Lately I’ve been diving back into history, and it increasingly strikes me that we have to teach more about this aspect of our lives and our work in community engagement.We owe a lot to history.
Whether we know it or not, young people and their adult allies who are calling for the world to change and actively struggling to make a difference today are the successors of generations who have been at work doing the same. We also have our own personal histories, including our family history, our community’s histories, and our personal life stories.
All of these drive our understandings of what is going on in the world, what change needs to happen, and how that change can and should happen.I’ve done a few things to get a hold of my own life’s history. My brain doesn’t naturally proceed in linear thinking patterns, so it takes a little mining for me to pull out chronological pasts for myself.
When thinking about the activism and community organizing in my life, I usually start when I was 14 and first exposed to conscious critical action: A group of anti-war protesters asked my dad to read some of his poetry to them at a gathering at Omaha’s War Memorial park. I don’t remember much about the occasion beyond the expression my dad poured into his recitation, and the appreciation of the folks afterwards. That was in the spring of 1989, since then I have seen, participated in, and led dozens and dozens of actions focused on changing the world.
However, I only learned that was where my roots are by doing this conscious naming of my own history in social action.Looking further back, and getting more personal still, I find that experience has led me in a determined course towards this moment in my life, this time when I stand at this precipice. From here I look back and see so many roots, be they childhood homelessness and poverty, border-crossing and living “illegally” in the United States, and many other experiences that gave me more than a superficial awareness of oppression, among many other lessons.
Sure, a lot of them sucked- but that is where I came from.
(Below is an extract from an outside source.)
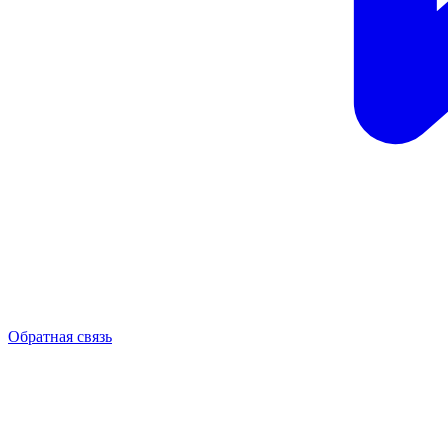
Обратная связь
Denying these roots doesn’t feel right to me; embracing them, while hard, is a way I build my sense of personal power and capability: I don’t leave the past behind and ignore it ever happened.
Instead, I acknowledge the impact on who I am, how I am, where I am, and what I do. I am the sum total of everything I’ve ever done, as well as everything I’ll ever do! This is the first step to letting our history teach us.
How To Embrace Your History
- Make a list of the work you have done to change the world.
- Make a list of the experiences you have had in life that have changed your world.
- Draw a picture that shows how those two sets of experiences are connected, either directly or indirectly.
Let me know how your personal history teaches you, and I’ll keep writing about how mine is teaching me.